Dans leurs récents travaux, Antoine Le Gal et ses collègues se concentrent sur l’influence de la temporalité –temps de réaction des prédateurs ou âge de la plante lors de l’arrivée des ravageurs par exemple– dans l’interaction entre structure du paysage agricole et réussite de la lutte biologique. Ils montrent qu’elle est essentielle pour une régulation efficace des ravageurs et limiter les pertes de rendement des cultures. Les dates de semis, le calendrier de colonisation par les parasites et la date d’arrivée des premiers ennemis naturels sont des facteurs clés qui jouent sur la régulation des parasites et les pertes de récoltes.

Coccinelle contre pucerons, les champs de blé comme terrain de modélisation

Dans leurs modélisations, le paysage imaginé par les chercheurs comprend simultanément des parcelles d’îlots boisés et de plantes cultivées annuelles, comme le blé d’hiver. Le modèle considère que ces parcelles cultivées sont attaquées par des pucerons, puis régulées par des coccinelles, des ennemis naturels importants. La surface totale convertie en habitats semi-naturels à l’échelle du paysage varie au cours des simulations, pour déterminer son influence sur l’efficacité de la lutte biologique. Celle-ci est décrite à travers le taux de parcelles cultivées, puis attaquées et régulées en fin de campagne annuelle, et les pertes moyennes de rendement sur une parcelle cultivée.

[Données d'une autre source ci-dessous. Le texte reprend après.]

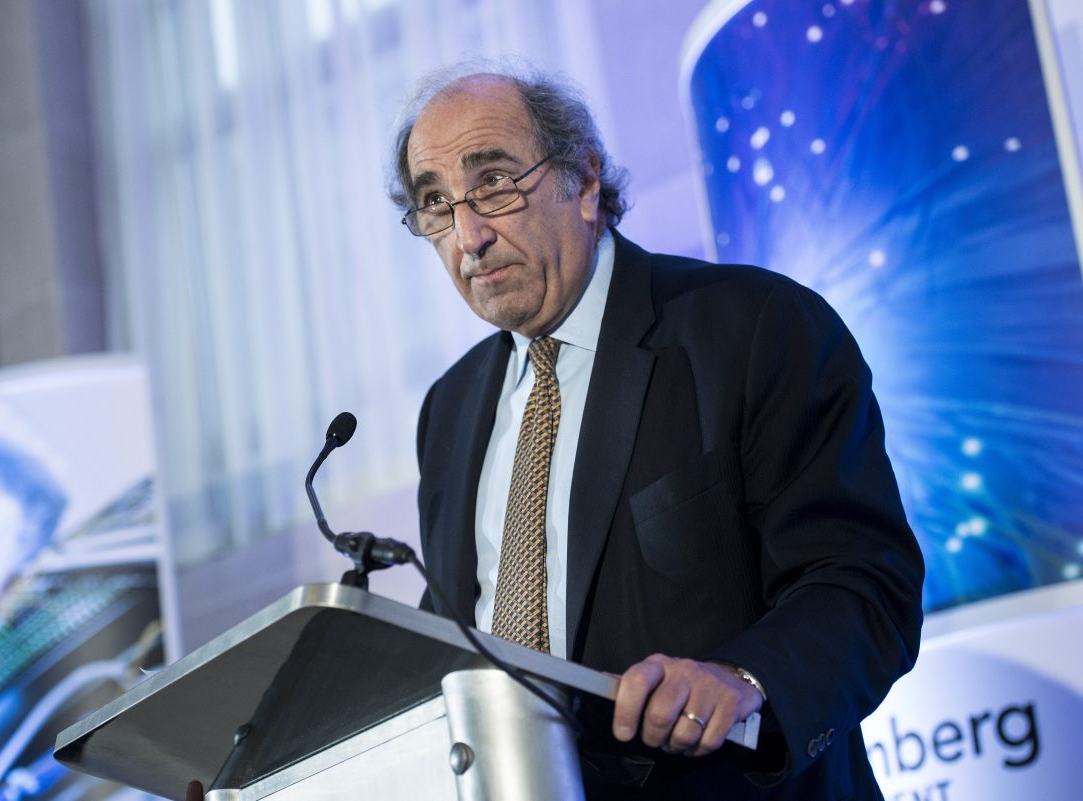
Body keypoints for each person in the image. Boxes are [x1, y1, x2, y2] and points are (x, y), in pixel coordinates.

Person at [390, 63, 924, 799]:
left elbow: (862, 582)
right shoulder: (447, 410)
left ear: (584, 180)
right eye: (436, 204)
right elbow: (456, 650)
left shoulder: (756, 327)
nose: (468, 236)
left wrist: (743, 678)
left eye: (494, 183)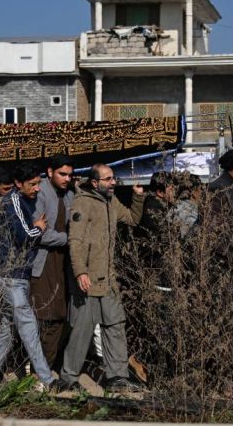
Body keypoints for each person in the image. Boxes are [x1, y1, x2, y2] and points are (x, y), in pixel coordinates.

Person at [57, 164, 145, 392]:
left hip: (108, 280)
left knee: (114, 325)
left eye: (114, 178)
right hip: (87, 282)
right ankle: (68, 378)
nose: (114, 182)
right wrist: (80, 272)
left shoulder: (110, 202)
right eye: (108, 179)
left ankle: (117, 376)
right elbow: (74, 242)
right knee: (81, 331)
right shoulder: (83, 202)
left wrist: (138, 197)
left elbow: (133, 220)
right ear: (95, 183)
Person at [0, 163, 56, 389]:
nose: (37, 189)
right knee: (28, 326)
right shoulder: (13, 201)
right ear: (18, 184)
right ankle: (48, 379)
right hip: (11, 274)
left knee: (7, 328)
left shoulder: (24, 200)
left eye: (38, 184)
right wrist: (39, 228)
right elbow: (24, 236)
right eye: (32, 185)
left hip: (20, 274)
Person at [31, 155, 75, 369]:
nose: (67, 179)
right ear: (50, 172)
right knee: (43, 315)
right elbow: (39, 234)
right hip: (44, 263)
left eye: (69, 175)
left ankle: (46, 367)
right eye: (62, 174)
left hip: (63, 264)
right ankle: (37, 368)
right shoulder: (40, 194)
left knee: (59, 315)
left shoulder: (70, 196)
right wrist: (67, 239)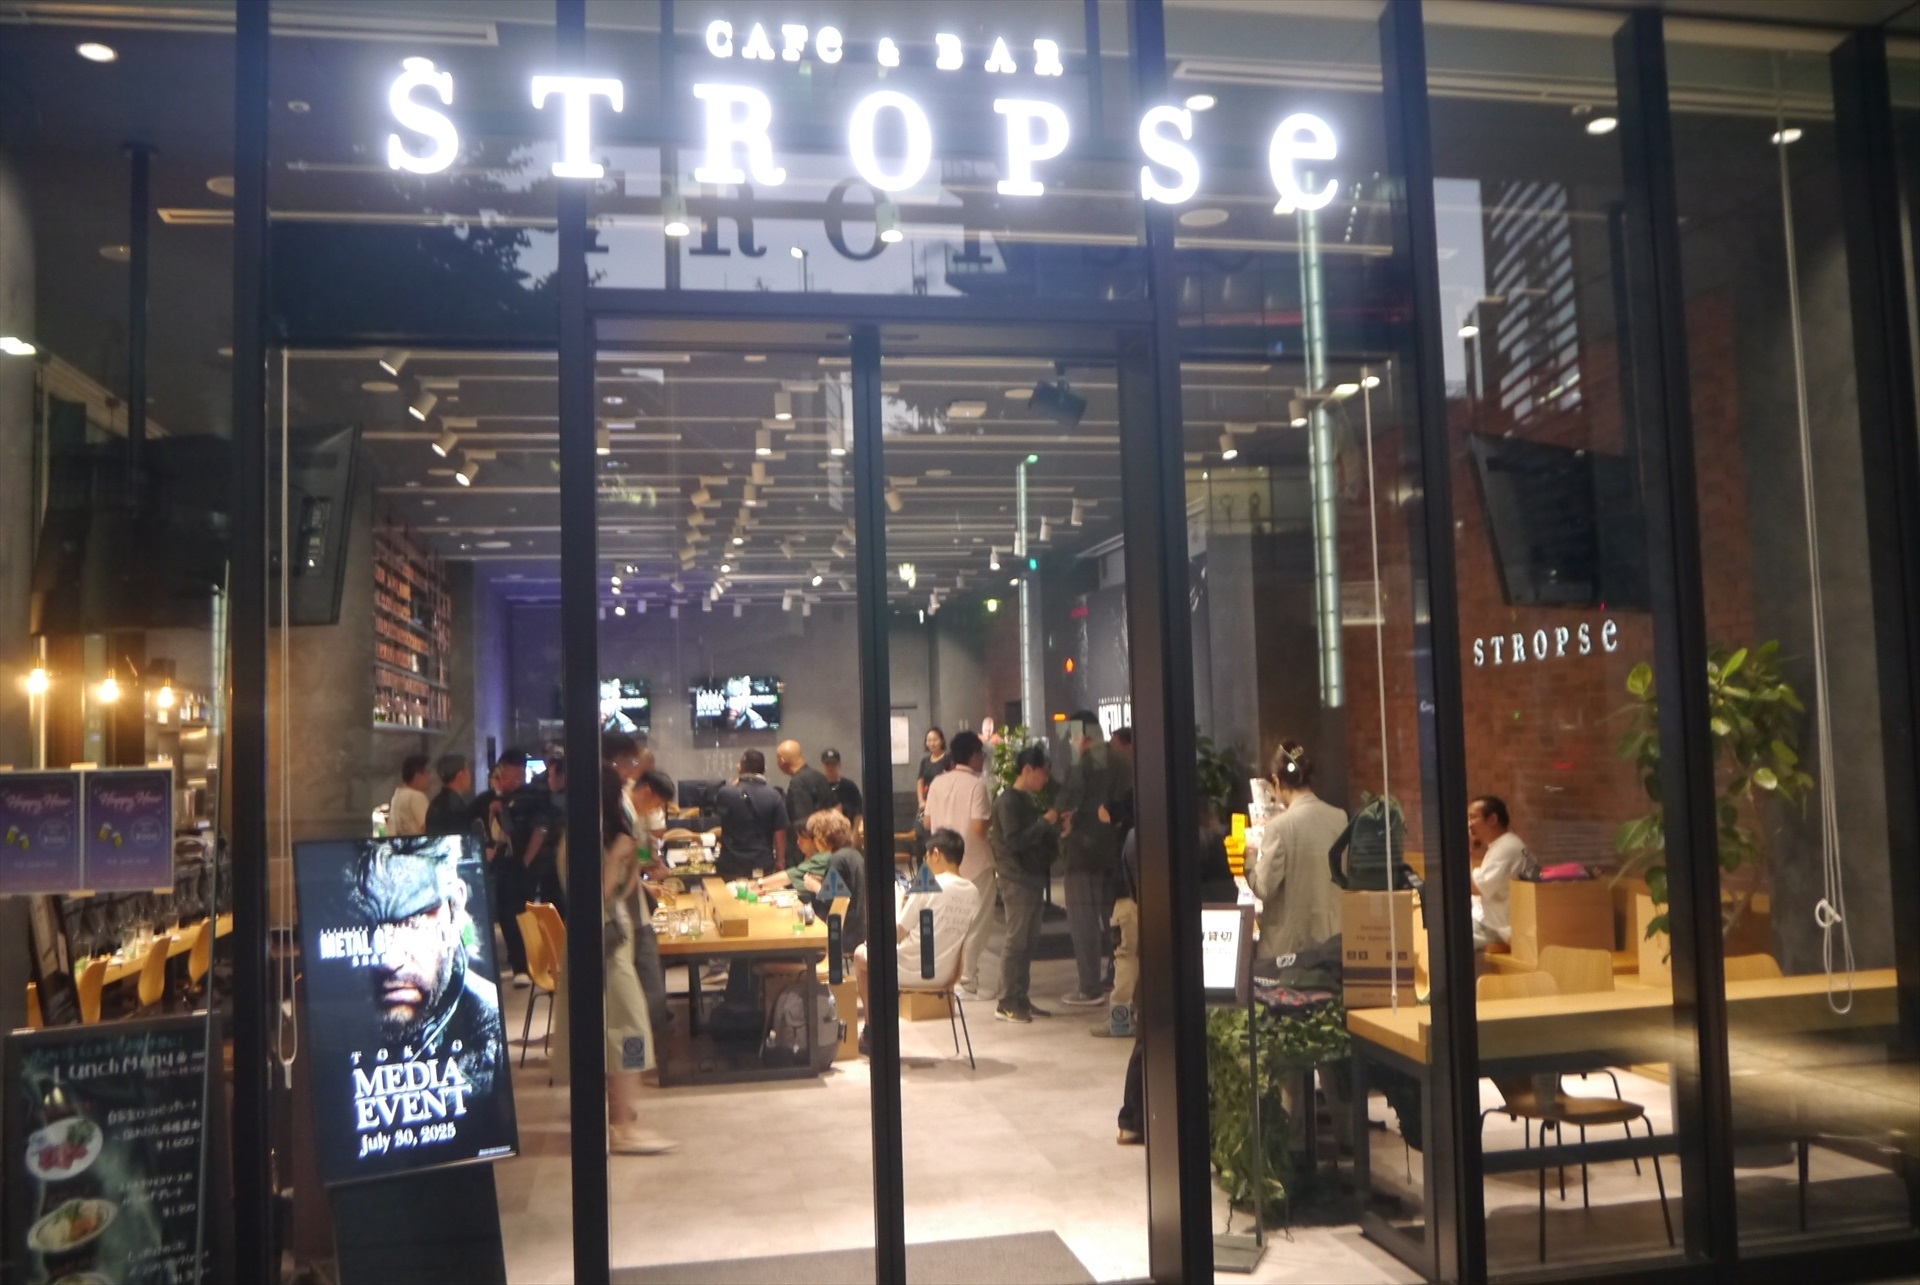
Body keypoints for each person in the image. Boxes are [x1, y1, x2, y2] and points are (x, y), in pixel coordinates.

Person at [348, 837, 503, 1095]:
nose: (388, 960)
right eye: (363, 922)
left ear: (455, 907)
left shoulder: (491, 1031)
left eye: (415, 919)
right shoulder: (320, 1023)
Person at [599, 763, 676, 1155]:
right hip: (609, 941)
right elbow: (602, 893)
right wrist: (618, 858)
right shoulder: (592, 837)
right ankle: (622, 1124)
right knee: (630, 1025)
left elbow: (626, 886)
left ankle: (622, 1116)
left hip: (620, 934)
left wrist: (631, 864)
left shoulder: (613, 830)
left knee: (628, 1025)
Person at [854, 828, 980, 1056]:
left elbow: (898, 933)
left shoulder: (929, 885)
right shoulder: (973, 892)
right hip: (947, 976)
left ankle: (872, 1033)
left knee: (860, 955)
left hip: (910, 968)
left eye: (926, 856)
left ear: (936, 853)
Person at [1250, 741, 1347, 961]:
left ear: (1276, 780)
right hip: (1331, 947)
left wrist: (1249, 860)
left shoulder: (1278, 828)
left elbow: (1263, 887)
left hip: (1288, 956)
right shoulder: (1339, 818)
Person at [1054, 711, 1125, 1007]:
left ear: (1082, 736)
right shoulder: (1122, 760)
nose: (1071, 742)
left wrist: (1063, 820)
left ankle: (1089, 986)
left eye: (1072, 736)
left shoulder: (1083, 764)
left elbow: (1067, 805)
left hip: (1083, 853)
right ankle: (1119, 979)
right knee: (1116, 920)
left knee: (1083, 921)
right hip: (1116, 853)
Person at [989, 744, 1061, 1023]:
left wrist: (1053, 827)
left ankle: (1020, 997)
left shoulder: (1025, 800)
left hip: (1030, 877)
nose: (1045, 779)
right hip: (1016, 878)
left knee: (1029, 941)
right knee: (1017, 940)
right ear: (1028, 770)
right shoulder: (1008, 801)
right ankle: (1006, 1000)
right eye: (1044, 772)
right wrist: (1045, 822)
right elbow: (1015, 841)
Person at [925, 730, 995, 996]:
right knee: (975, 924)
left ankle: (947, 976)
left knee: (948, 923)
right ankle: (966, 980)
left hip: (942, 864)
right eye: (981, 754)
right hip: (974, 863)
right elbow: (979, 828)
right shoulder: (977, 785)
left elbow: (928, 822)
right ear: (974, 755)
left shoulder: (938, 782)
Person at [1469, 795, 1536, 949]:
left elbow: (1476, 888)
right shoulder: (1504, 844)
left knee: (1444, 937)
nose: (1469, 824)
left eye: (1473, 817)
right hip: (1494, 923)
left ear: (1493, 819)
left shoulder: (1506, 848)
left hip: (1497, 928)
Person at [710, 749, 788, 878]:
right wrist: (780, 861)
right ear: (764, 769)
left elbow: (717, 821)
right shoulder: (774, 795)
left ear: (740, 768)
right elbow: (780, 832)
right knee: (760, 891)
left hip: (731, 862)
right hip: (761, 862)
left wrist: (738, 779)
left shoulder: (726, 793)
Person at [778, 739, 837, 840]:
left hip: (808, 844)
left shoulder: (798, 783)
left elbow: (802, 823)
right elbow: (836, 807)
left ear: (782, 760)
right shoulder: (820, 776)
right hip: (825, 841)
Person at [424, 754, 477, 839]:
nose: (470, 776)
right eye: (468, 771)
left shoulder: (437, 801)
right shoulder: (454, 806)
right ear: (461, 774)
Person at [388, 755, 433, 838]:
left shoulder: (397, 795)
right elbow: (426, 827)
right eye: (428, 773)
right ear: (417, 777)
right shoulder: (416, 796)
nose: (430, 777)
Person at [821, 748, 862, 825]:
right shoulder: (818, 786)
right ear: (822, 766)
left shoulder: (849, 786)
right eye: (827, 764)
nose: (830, 767)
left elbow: (859, 811)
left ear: (839, 765)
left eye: (834, 764)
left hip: (847, 829)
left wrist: (854, 832)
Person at [915, 727, 950, 814]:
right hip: (926, 803)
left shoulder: (949, 759)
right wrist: (921, 801)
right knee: (922, 822)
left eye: (935, 740)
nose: (932, 743)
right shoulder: (925, 761)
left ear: (942, 741)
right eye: (929, 740)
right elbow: (920, 781)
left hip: (943, 804)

Les chercheurs ont montré que le taux de visite – la proportion de cultures colonisées par des pucerons et visitées par les coccinelles - augmente très fortement avec la quantité d’habitats semi-naturels présents autour des cultures. Un des scénarios comprend par exemple un déplacement « aléatoire » des coccinelles -  elles n’utilisent pas d’information sur leur environnement immédiat pour se déplacer. Dans ce cas, toutes les parcelles cultivées et attaquées par des pucerons sont régulées par des coccinelles si au moins 50 % du paysage est couvert d’habitats semi-naturels. Mais des proportions beaucoup plus importantes d’habitats sont nécessaires pour ramener les pertes moyennes de rendement à un niveau acceptable.

C’est bien en améliorant les connaissances sur l'écologie des ravageurs et de leurs prédateurs, et sur les relations qu’ils entretiennent avec les pertes de rendement des cultures qu’émergeront de nouveaux types de paysages agricoles. Plus favorables aux stratégies de lutte biologique, ces paysages seront compatibles avec une gestion agroécologique et sauront préserver l’environnement et la santé humaine, tout en produisant de quoi nourrir les agriculteurs et la population.

 

Référence : Le Gal, A. et al., Modelling the interactions between landscape structure and spatio-temporal dynamics of pest natural enemies: Implications for conservation biological control. Ecological Modelling, Vol. 420, March 2020.